Would you copy every record exactly as it stands and drop the pictures?

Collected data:
'''
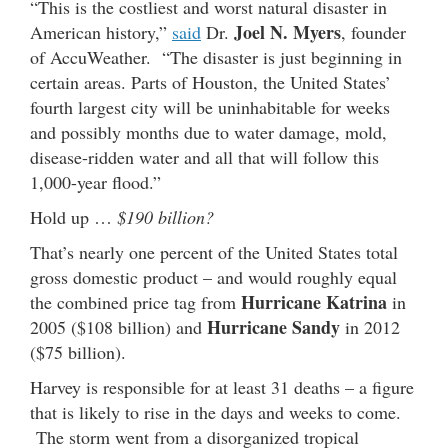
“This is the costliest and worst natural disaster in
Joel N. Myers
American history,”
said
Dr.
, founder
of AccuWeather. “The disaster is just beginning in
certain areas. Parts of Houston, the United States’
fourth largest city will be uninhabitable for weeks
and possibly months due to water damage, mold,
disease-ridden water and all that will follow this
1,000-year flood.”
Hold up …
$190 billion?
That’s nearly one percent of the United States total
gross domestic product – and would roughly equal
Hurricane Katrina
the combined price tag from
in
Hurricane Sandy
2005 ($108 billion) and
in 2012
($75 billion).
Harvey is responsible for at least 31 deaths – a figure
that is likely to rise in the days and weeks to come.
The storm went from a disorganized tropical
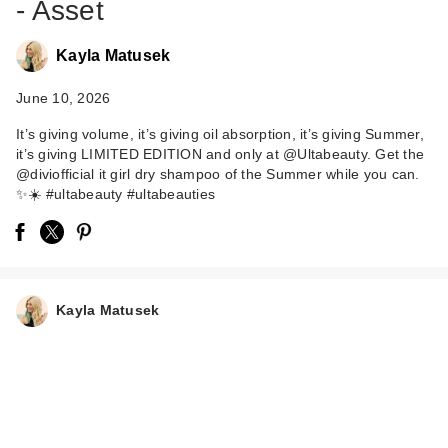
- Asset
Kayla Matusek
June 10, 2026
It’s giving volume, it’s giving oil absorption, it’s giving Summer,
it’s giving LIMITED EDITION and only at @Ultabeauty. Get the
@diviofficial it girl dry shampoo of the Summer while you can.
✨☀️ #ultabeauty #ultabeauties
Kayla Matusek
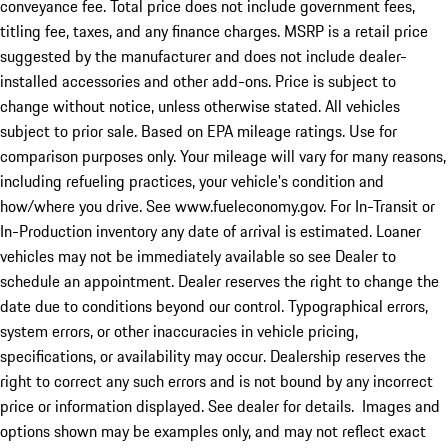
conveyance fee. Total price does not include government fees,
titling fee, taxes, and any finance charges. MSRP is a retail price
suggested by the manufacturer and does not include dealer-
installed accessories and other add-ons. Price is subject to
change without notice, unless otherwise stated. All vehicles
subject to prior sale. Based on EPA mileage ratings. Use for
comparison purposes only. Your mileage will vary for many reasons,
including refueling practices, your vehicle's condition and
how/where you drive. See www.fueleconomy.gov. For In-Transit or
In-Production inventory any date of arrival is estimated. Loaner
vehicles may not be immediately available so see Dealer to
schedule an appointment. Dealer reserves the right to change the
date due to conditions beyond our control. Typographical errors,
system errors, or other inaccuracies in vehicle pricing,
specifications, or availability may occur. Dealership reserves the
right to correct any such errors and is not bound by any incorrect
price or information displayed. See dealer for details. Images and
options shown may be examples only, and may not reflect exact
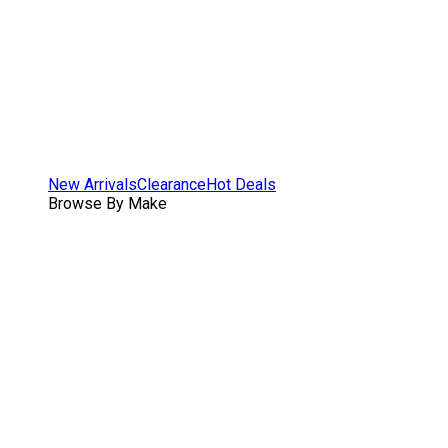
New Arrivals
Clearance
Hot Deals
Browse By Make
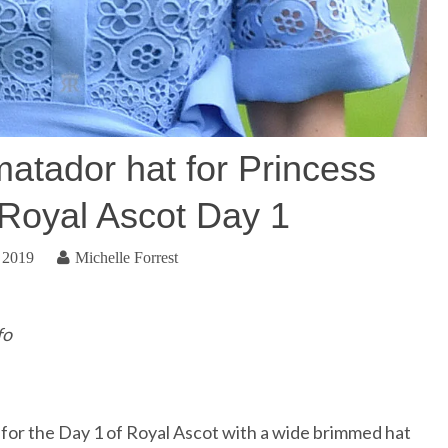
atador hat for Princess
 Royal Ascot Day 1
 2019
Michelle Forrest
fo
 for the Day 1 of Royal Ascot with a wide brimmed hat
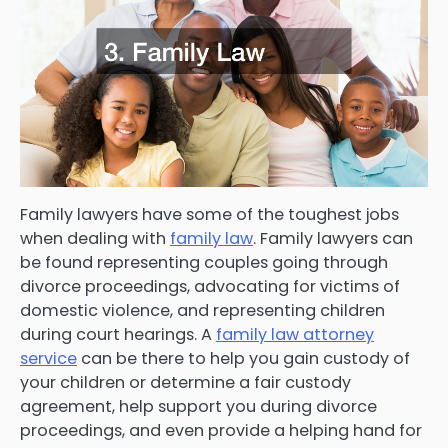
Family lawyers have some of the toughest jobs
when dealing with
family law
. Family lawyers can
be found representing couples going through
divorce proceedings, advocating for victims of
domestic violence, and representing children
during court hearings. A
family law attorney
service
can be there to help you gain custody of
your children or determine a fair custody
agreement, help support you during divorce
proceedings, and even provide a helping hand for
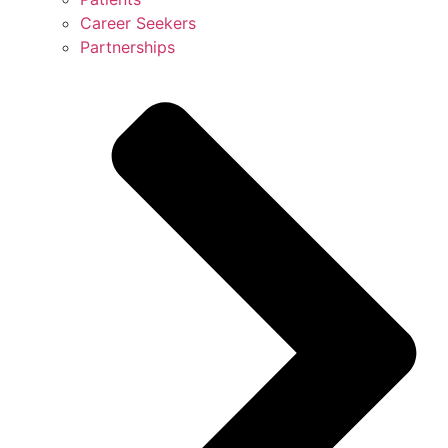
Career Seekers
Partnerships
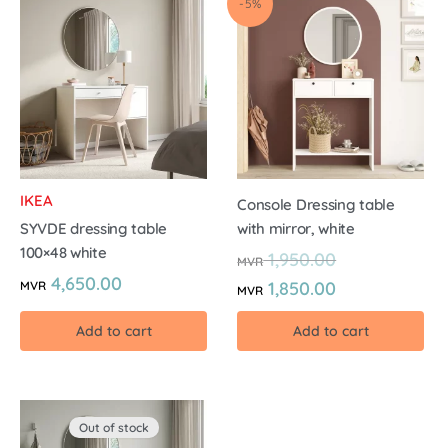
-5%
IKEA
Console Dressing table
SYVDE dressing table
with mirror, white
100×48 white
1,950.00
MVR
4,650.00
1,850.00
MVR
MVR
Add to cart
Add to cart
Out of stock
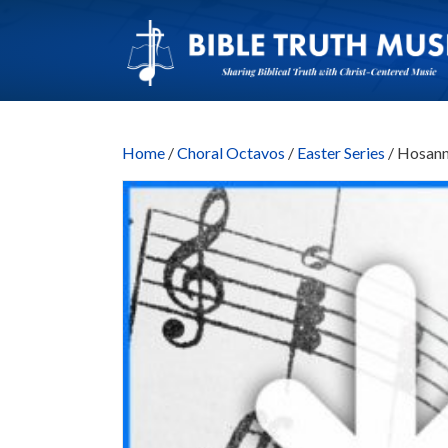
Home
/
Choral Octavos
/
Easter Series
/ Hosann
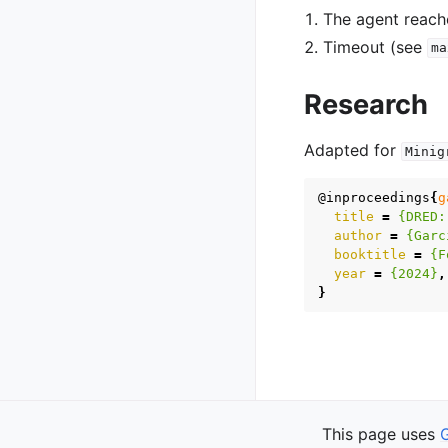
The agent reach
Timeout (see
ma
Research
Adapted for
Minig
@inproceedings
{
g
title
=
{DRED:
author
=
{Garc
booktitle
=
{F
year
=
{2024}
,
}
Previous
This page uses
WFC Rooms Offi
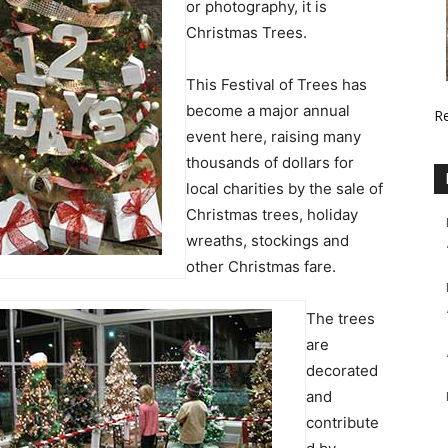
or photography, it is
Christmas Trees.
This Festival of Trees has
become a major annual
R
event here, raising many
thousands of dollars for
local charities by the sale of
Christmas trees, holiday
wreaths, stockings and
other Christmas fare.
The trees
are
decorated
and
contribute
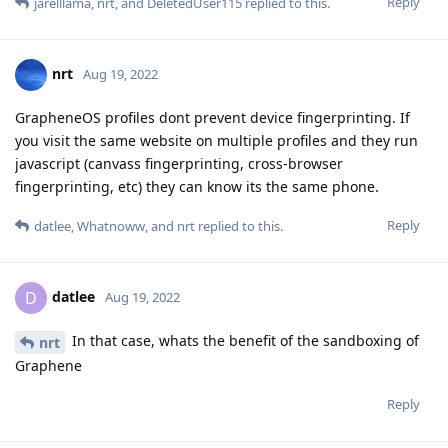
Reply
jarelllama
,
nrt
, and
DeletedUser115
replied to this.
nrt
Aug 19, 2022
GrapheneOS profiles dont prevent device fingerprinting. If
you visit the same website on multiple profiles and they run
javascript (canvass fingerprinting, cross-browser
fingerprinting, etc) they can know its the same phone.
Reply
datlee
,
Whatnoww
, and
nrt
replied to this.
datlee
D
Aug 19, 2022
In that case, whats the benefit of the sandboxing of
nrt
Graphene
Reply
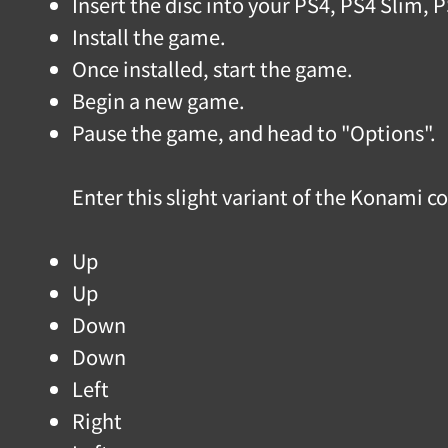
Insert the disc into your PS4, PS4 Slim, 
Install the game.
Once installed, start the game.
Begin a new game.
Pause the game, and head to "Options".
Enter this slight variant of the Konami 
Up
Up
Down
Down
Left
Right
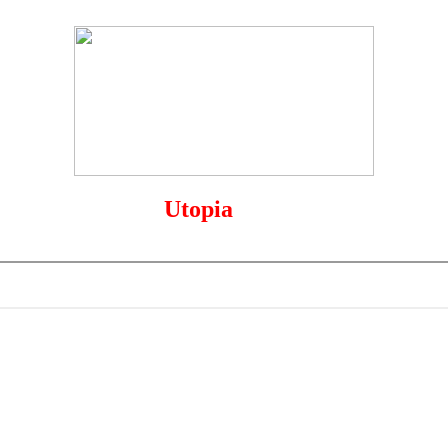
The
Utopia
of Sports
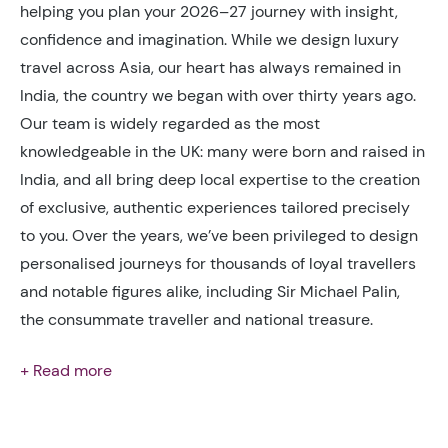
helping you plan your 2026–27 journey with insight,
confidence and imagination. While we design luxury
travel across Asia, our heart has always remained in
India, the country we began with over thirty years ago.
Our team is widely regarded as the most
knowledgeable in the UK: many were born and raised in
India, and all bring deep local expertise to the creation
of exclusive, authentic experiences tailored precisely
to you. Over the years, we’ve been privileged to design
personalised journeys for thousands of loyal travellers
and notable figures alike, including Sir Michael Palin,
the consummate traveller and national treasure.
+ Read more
'''
▶ [Exercise solution]:
“This is the costliest and worst natural disaster in
Joel N. Myers
American history,”
said
Dr.
, founder
of AccuWeather. “The disaster is just beginning in
certain areas. Parts of Houston, the United States’
fourth largest city will be uninhabitable for weeks
and possibly months due to water damage, mold,
disease-ridden water and all that will follow this
1,000-year flood.”
Hold up …
$190 billion?
That’s nearly one percent of the United States total
gross domestic product – and would roughly equal
Hurricane Katrina
the combined price tag from
in
Hurricane Sandy
2005 ($108 billion) and
in 2012
($75 billion).
Harvey is responsible for at least 31 deaths – a figure
that is likely to rise in the days and weeks to come.
The storm went from a disorganized tropical
- Asset
Kayla Matusek
June 10, 2026
It’s giving volume, it’s giving oil absorption, it’s giving Summer,
it’s giving LIMITED EDITION and only at @Ultabeauty. Get the
@diviofficial it girl dry shampoo of the Summer while you can.
✨☀️ #ultabeauty #ultabeauties
Kayla Matusek
conveyance fee. Total price does not include government fees,
titling fee, taxes, and any finance charges. MSRP is a retail price
suggested by the manufacturer and does not include dealer-
installed accessories and other add-ons. Price is subject to
change without notice, unless otherwise stated. All vehicles
subject to prior sale. Based on EPA mileage ratings. Use for
comparison purposes only. Your mileage will vary for many reasons,
including refueling practices, your vehicle's condition and
how/where you drive. See www.fueleconomy.gov. For In-Transit or
In-Production inventory any date of arrival is estimated. Loaner
vehicles may not be immediately available so see Dealer to
schedule an appointment. Dealer reserves the right to change the
date due to conditions beyond our control. Typographical errors,
system errors, or other inaccuracies in vehicle pricing,
specifications, or availability may occur. Dealership reserves the
right to correct any such errors and is not bound by any incorrect
price or information displayed. See dealer for details. Images and
options shown may be examples only, and may not reflect exact
New Arrivals
Clearance
Hot Deals
Browse By Make
atador hat for Princess
 Royal Ascot Day 1
 2019
Michelle Forrest
fo
 for the Day 1 of Royal Ascot with a wide brimmed hat
Family lawyers have some of the toughest jobs
when dealing with
family law
. Family lawyers can
be found representing couples going through
divorce proceedings, advocating for victims of
domestic violence, and representing children
during court hearings. A
family law attorney
service
can be there to help you gain custody of
your children or determine a fair custody
agreement, help support you during divorce
proceedings, and even provide a helping hand for
Career Seekers
Partnerships
-5%
IKEA
Console Dressing table
SYVDE dressing table
with mirror, white
100×48 white
1,950.00
MVR
4,650.00
1,850.00
MVR
MVR
Add to cart
Add to cart
Out of stock
Home
/
Choral Octavos
/
Easter Series
/ Hosann
The agent reach
Timeout (see
ma
Research
Adapted for
Minig
@inproceedings
{
g
title
=
{DRED:
author
=
{Garc
booktitle
=
{F
year
=
{2024}
,
}
Previous
This page uses
WFC Rooms Offi
or photography, it is
Christmas Trees.
This Festival of Trees has
become a major annual
R
event here, raising many
thousands of dollars for
local charities by the sale of
Christmas trees, holiday
wreaths, stockings and
other Christmas fare.
The trees
are
decorated
and
contribute
Reply
jarelllama
,
nrt
, and
DeletedUser115
replied to this.
nrt
Aug 19, 2022
GrapheneOS profiles dont prevent device fingerprinting. If
you visit the same website on multiple profiles and they run
javascript (canvass fingerprinting, cross-browser
fingerprinting, etc) they can know its the same phone.
Reply
datlee
,
Whatnoww
, and
nrt
replied to this.
datlee
D
Aug 19, 2022
In that case, whats the benefit of the sandboxing of
nrt
Graphene
Reply
Insert the disc into your PS4, PS4 Slim, 
Install the game.
Once installed, start the game.
Begin a new game.
Pause the game, and head to "Options".
Enter this slight variant of the Konami 
Up
Up
Down
Down
Left
Right
The
Utopia
of Sports
helping you plan your 2026–27 journey with insight,
confidence and imagination. While we design luxury
travel across Asia, our heart has always remained in
India, the country we began with over thirty years ago.
Our team is widely regarded as the most
knowledgeable in the UK: many were born and raised in
India, and all bring deep local expertise to the creation
of exclusive, authentic experiences tailored precisely
to you. Over the years, we’ve been privileged to design
personalised journeys for thousands of loyal travellers
and notable figures alike, including Sir Michael Palin,
the consummate traveller and national treasure.
+ Read more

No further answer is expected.